I take myself too seriously a lot of the time. Putting my butt in a chair and doing creative work can seem daunting because I’m haunted by the idea that whatever I do might not be “good.”
I have a fear that my taste will always outpace my skill.
So I decided to play a silly game. I wanted to write a couple poems while restricting myself to using only the vowel “o”
These are clearly stilted, kind of weird, and not actually “good” by any traditional definition. But they’re an interesting exploration of rhythm, language, and most importantly, an excuse to lighten up a bit.
Body Shot
Soft cloth on frosty bosom
Blotch of blood blooms
Shorn locks, gown off
Torso blown, booms sorrow
No cross nor godly chord to
Comfort old folly’s frown
Scoop from, morph body
Honor lost ghosts
Some silly shit about birds
Old crows follow
Lost or sorry trolls (dolls?)
Down to drown
On floods of odd sorrows
Old crows scorn frowns
Worry not odd glooms or wrong chords
Only fowl own song or story
Old crows, strong owls hold honors
Not told to towns of morons, crooks
Lost only to fools, or on soft swoons
I love some of these individual lines. Body Shot works a bit better as a coherent piece, but the crows and owls are more of a feeling that I think could be fun to expand on in a different way. It’s a cool warm up.
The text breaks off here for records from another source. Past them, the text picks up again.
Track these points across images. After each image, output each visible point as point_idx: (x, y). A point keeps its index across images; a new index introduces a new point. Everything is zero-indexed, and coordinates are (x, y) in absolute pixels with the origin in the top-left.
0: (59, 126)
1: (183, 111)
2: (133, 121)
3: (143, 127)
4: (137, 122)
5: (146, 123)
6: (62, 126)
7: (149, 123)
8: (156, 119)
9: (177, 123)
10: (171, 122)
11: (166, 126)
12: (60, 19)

I think I might try a different vowel and see how it changes the sound and speed of the lines when read out loud.
This foray back into poetry is new and exciting. I loved poetry in high school. Heck, I won a fairly prestigious teen award based on my poetry and got a poetry scholarship to college (those old poems now unfortunately lost on some hard drive in some landfill). But once I was in college I completely lost touch with the medium. It feels like I’m relearning a language, and in the process rediscovering parts of my mind and soul I haven’t visited in a long while.
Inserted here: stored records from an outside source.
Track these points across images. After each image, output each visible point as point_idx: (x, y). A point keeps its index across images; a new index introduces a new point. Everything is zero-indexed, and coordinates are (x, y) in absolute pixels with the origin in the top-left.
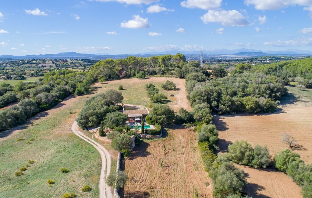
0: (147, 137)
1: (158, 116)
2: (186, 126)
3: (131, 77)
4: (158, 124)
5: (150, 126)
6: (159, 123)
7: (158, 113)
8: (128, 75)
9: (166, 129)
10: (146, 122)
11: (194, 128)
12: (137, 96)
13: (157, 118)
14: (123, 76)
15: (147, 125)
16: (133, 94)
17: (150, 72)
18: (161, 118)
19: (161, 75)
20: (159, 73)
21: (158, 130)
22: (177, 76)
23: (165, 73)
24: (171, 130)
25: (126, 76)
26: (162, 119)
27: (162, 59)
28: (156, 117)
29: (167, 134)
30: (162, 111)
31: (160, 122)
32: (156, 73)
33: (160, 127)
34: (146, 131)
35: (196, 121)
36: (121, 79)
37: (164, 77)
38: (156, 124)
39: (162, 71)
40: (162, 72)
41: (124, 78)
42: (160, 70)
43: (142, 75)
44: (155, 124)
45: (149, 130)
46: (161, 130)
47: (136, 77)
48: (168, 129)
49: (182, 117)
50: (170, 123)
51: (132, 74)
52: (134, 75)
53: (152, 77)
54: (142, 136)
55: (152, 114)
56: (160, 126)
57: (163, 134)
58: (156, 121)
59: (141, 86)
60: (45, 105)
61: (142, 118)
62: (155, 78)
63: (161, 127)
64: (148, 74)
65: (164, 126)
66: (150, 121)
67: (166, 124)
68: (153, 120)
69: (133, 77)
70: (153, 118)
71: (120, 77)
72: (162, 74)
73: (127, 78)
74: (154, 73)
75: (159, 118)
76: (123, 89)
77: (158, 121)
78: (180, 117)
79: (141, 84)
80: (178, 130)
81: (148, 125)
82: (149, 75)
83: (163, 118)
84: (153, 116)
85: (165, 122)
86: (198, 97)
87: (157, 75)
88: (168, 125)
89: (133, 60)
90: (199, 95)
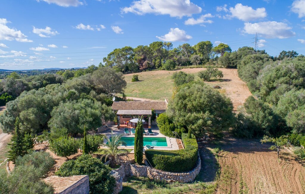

Today’s poetry recommendations:
A Complex Accident of Life by Jessica McHugh. This is erasure poetry from Mary Shelly’s Frankenstein – learned about it on the Horror Poetry episode of Books in the Freezer.
Citizen Illegal by José Olivarez. This is the first poetry collection I read front to back since graduating college and it cast a spell on me. I picked it up at a Haymarket Books sale as an ebook and had to order the physical copy when I was done. For some reason it took me another couple years to try to read more, but this planted the seed.
Into the Forest and All the Way Through by Cynthia “Cina” Pelayo. I first encountered Pelayo’s work when I picked up her new novel Children of Chicago on a whim. I love reading local authors. Not quite sure how I learned about this collection of true crime poetry, exploring the deaths and disappearances of American women over the decades. It’s beautiful and harrowing. Not something you can read all at once – these poems can frankly be overwhelming.